Which debt reduction strategy is best for you?

Getting out of debt is one of the most liberating feelings you can experience.  The question of which loan to payoff first is one that comes up often - and it's worth looking at different strategies to do so. 

Today I want to contrast two different debt-payoff strategies we've written about in the past.  Both of them are used in a "debt snowball" plan, where you make extra principal payments toward paying off a loan early.  In my previous blog I showed the total interest paid using different payoff strategies.  Looking at loans of different maturities, interest rates and balances I calculated the total interest paid under each scenario.  My analysis showed that you're better off paying down the loan with the highest interest rate first, then paying off the loan with the next highest interest rate second, and so on until all loans have been paid off - including your home.  The obvious benefit of this strategy is that it costs you the least amount of money.  The downside is that the highest interest rate loan may not be the smallest loan, so it will take you longer to payoff the first one.

In our Dave Ramsey book review Steve points out that Dave's strategy is to list all of your consumer debt in order from the smallest balance to the largest balance.  Dave ignores the interest rate on the loans and instead focuses on paying off the loan with the smallest balance first.  Why does he do this?  Dave's goal is behavior modification - getting you to build new habits - and we know from Psychology 101 that positive reinforcement is the most effective way to change behavior patterns.  He wants you to experience how awesome it feels to get a loan paid off as quickly as possible.  The feeling of success, the rush of endorphins, the pat on the back, the sense of relief - they all accomplish one thing - they reinforce good behavior.  He reckons that once you know how good it feels to get out from under the burden of a loan for the first time, you'll want to continue the process with the next loan.  The benefit of this strategy is that you get a "quick win" and that notch in your belt will spur you on to payoff the next smallest loan, and so on until you're debt-free.
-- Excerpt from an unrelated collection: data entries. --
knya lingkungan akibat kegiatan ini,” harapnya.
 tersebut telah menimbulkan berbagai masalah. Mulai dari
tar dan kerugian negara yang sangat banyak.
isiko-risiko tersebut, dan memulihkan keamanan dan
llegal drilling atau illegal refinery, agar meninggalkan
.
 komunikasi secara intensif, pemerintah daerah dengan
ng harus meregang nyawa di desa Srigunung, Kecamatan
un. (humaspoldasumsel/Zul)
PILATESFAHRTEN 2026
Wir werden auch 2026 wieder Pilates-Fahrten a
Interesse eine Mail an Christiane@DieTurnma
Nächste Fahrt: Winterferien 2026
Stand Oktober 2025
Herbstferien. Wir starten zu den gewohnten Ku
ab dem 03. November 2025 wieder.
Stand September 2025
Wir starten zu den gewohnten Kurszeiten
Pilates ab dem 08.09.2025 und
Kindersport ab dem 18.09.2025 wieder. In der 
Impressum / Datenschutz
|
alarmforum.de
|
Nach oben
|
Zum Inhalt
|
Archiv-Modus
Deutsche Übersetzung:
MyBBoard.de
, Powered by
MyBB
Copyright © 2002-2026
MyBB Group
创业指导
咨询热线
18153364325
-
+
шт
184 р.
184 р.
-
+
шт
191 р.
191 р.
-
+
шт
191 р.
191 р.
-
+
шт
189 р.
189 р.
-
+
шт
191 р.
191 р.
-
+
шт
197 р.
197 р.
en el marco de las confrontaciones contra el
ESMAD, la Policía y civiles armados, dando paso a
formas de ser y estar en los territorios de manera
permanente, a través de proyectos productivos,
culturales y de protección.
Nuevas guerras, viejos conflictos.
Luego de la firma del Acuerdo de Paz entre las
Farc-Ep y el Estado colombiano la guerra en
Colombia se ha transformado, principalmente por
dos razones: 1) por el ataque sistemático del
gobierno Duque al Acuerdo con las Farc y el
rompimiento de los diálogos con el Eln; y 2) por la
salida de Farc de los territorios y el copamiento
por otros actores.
So which of these strategies should you use?  Both of these strategies work, but either one may be more effective for you depending on your personality and discipline.

If you are very disciplined and care most about minimizing total amount of interest you pay, payoff the high interest rate loan first.  One way to be disciplined, even if you don't consider yourself to be so, is to have the loan payment paid electronically from your checking account each month, so you don't have to make a conscious decision about it - it's on autopilot.  It takes more energy to stop or change the payment than it takes to do nothing at all, once the automatic payment is setup.  This is my preferred method.  All of the emotion of paying is gone, except for how I feel when I see a loan balance dropping quickly.  All of the work is gone - the bills get paid in my sleep for all I know.

If you're prone to taking weekend trips on a whim, or buying something you just "gotta have" you might be better off going for the quick win by paying off the loan with the smallest balance.  After you payoff your first loan, reward yourself with a pat on the back and savor the moment.  Hopefully you'll retain that feeling of success the next time you walk past the shoe department at Nordstrom and you'll resist an impulse buy in your quest to become debt-free.  Of course, you can still have these loans on auto-pay from your checking account, and you probably should.

Either one of these strategies will put you on a better financial foundation.  The key is to use one of them starting today.  You'll be amazed at how good it feels.